BLOG 1 BANNER - Faster Site Loading

 

 

How fast your site loads is a key ranking factor to Google, so optimizing for speedier site loading is necessary for small and local businesses that want to rank higher in search. Page speed is a big ranking factor for mobile searches. Over two years ago, Google released the Speed Update, establishing page loading speed as a full-fledged ranking factor for mobile search results. So faster is officially better.

Faster Site Loading for Better Small Business SEO

It does not just search engines that care about how fast your website loads. Mobile users aren’t happy with slow-loading websites, and 40% of mobile users are reported to leave a page if it doesn’t load in 3 seconds. With page speed being so important, we want to give you some tips on how to get faster site loading times for your business website.

Test Your Page Speed

First things first, you can start by testing your page speed by using Google’s PageSpeed Insights. Put in your website URL, and you’ll get an estimation of your page speed. As a rule of thumb, if your Page Speed is not great and the Optimization score is under 70, you need to improve to give users a faster website.

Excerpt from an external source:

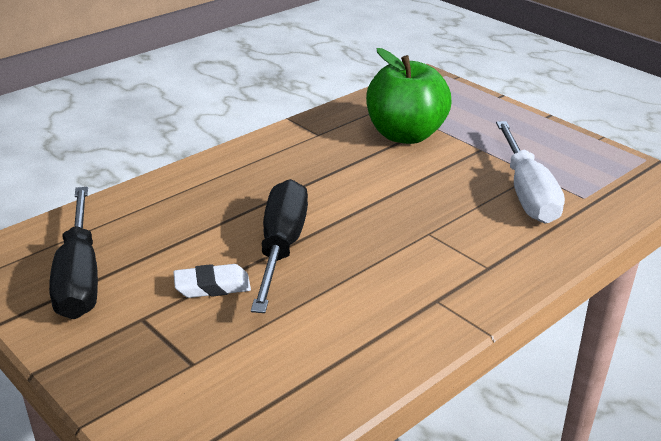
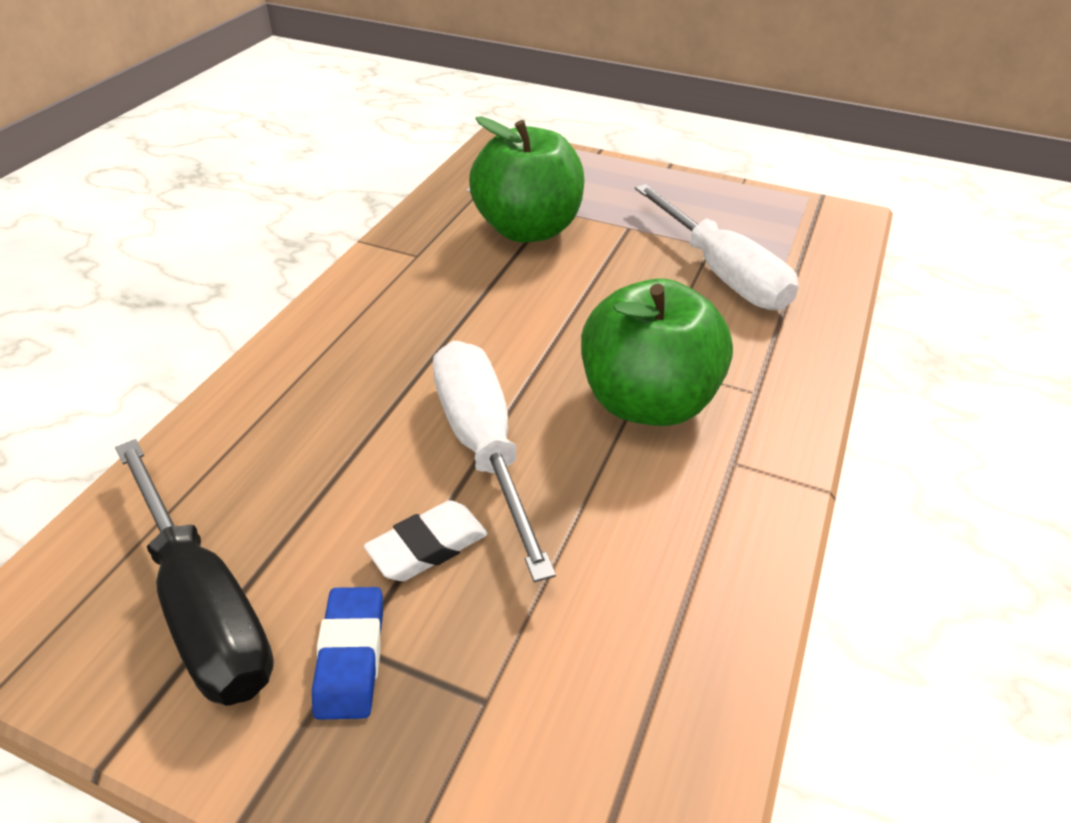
camera: 25 degrees left, 10 degrees up
(136, 322) = (350, 657): none -> blue eraser
(281, 247) = (482, 446): black screwdriver -> white screwdriver
(406, 252) = (647, 402): none -> green apple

GTmetrix also provides a free page speed tool that shows you how your site performs. You’ll see why it is slow and uncover areas where you can optimize to increase loading speed. What is different about GTmetrix compared to Google’s page speed tool is you can test your page in other countries, on different browsers, and at various connection speeds.

No matter what tool you use, your page speed report will detail exactly what is slowing down your website from loading fast. With this information, you can create a plan with the recommendations below.

Optimize Images

High-quality images are attractive to both search engines and the actual humans who visit your website. Unfortunately, better-quality images usually mean larger image files. You’ll want to use a PNG or JPG image file for your website: PNGs are better for graphics, and JPGs are better for actual photos.

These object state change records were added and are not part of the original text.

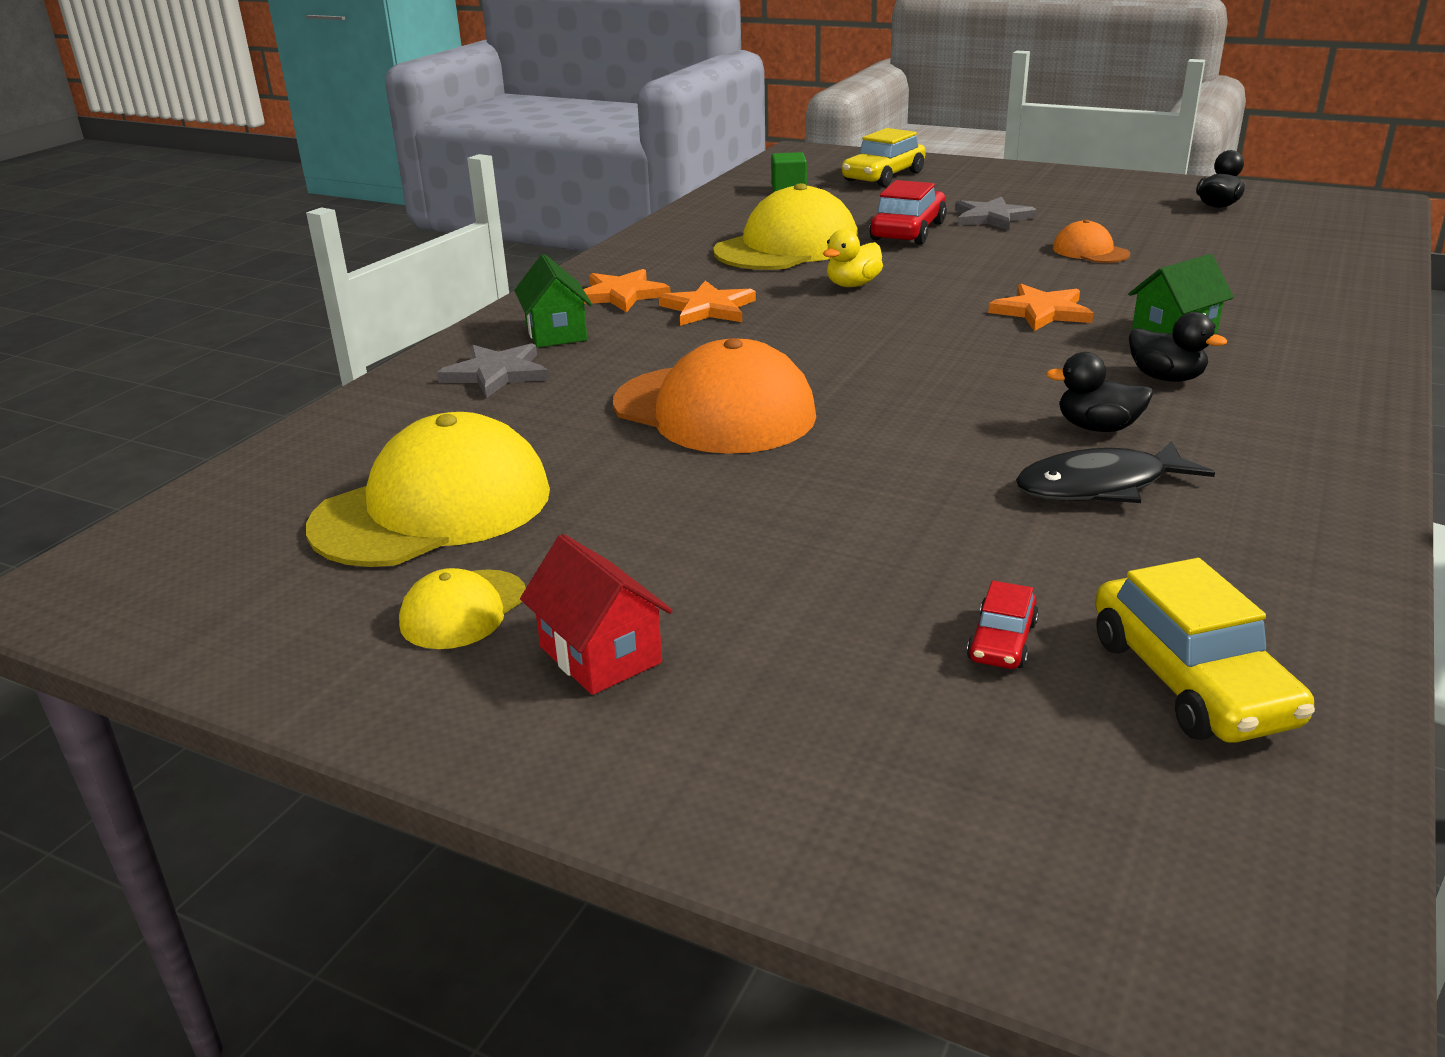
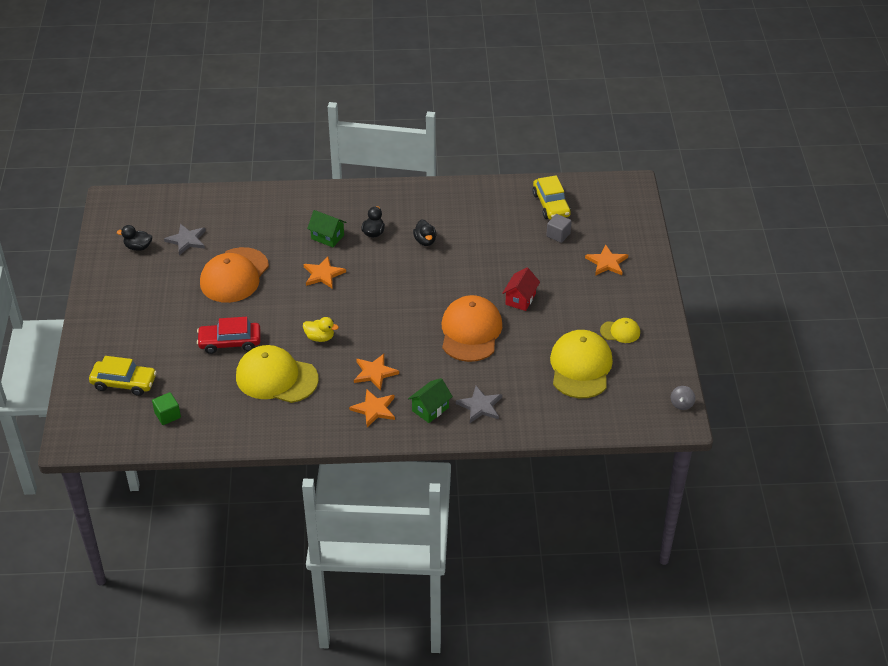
camera: 120 degrees left, 15 degrees up
(96, 615) = (681, 404): none -> grey spinning top
(433, 508) = (580, 367): yellow cap -> yellow cap turned 75 degrees clockwise
(600, 655) = (616, 298): red house -> red house (520, 299)
(782, 697) = (607, 262): none -> orange star
(991, 218) = (192, 319): grey star -> grey star (187, 240)
(1002, 641) = (558, 235): red car -> grey cube
(1090, 251) = (234, 275): orange cap -> orange cap, size x2.05
(1100, 486) = (466, 233): black fish -> none
(1191, 680) = (551, 205): yellow car -> yellow car turned 120 degrees clockwise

The important tip here for speeding up your website is to compress these files. You want to find a compression tool that gives you a balance of quality and size BEFORE uploading your image to the media library. You can use tools like TinyPNG or Optimizilla to shrink or compress your images without sacrificing quality.

While you’re on your website dealing with images, go ahead and clear out your media library of unused photos. No reason to take up space by using your website as a filing system for all your images.

Reduce the size of HTML, CSS, and JavaScript Files

Use software like Gzip to reduce the size of the HTML, CSS, and JavaScript files used to make your website. If any of these files are over 150 bytes, you’re going to want to compress them for faster loading times.

At the same time, you’ll want to remove spaces, commas, and other unnecessary characters from your code of optimal performance and smaller files. Use tools like Google recommended CSSNano or UglifyJS to optimize your code.

If these files are slowing down your website, you’ll see a dramatic improvement in your page speed with these two tweaks.

Use Fewer Redirects

You’re doing the right thing by sending users to the right page when they end up in no-mans-land on your website, but website visitors face additional waiting time because the HTTP request-response needs to happen to get them there. Don’t rely on redirects to fix your site structure and user flow. Build it right from the start.

Set Browser Caching Limits

Your site users love that when they come back to your website, the browser has cached all this stylesheet and image information, so the browser doesn’t have to reload the entire page every single time. But if it has been over a year since they have been on your website, they’ll have to suffer through it because you’re going to set an expiration on your cache to at most one year.

With a tool like YSlow, you can set your “expires” header for how long you want information cached (again… suggesting not more than a year).

All of these tips have benefits beyond page loading speed. With these optimizations across your website, you’ll be able to create backups faster, use less bandwidth on networks and browsers, and use up less storage space on your server.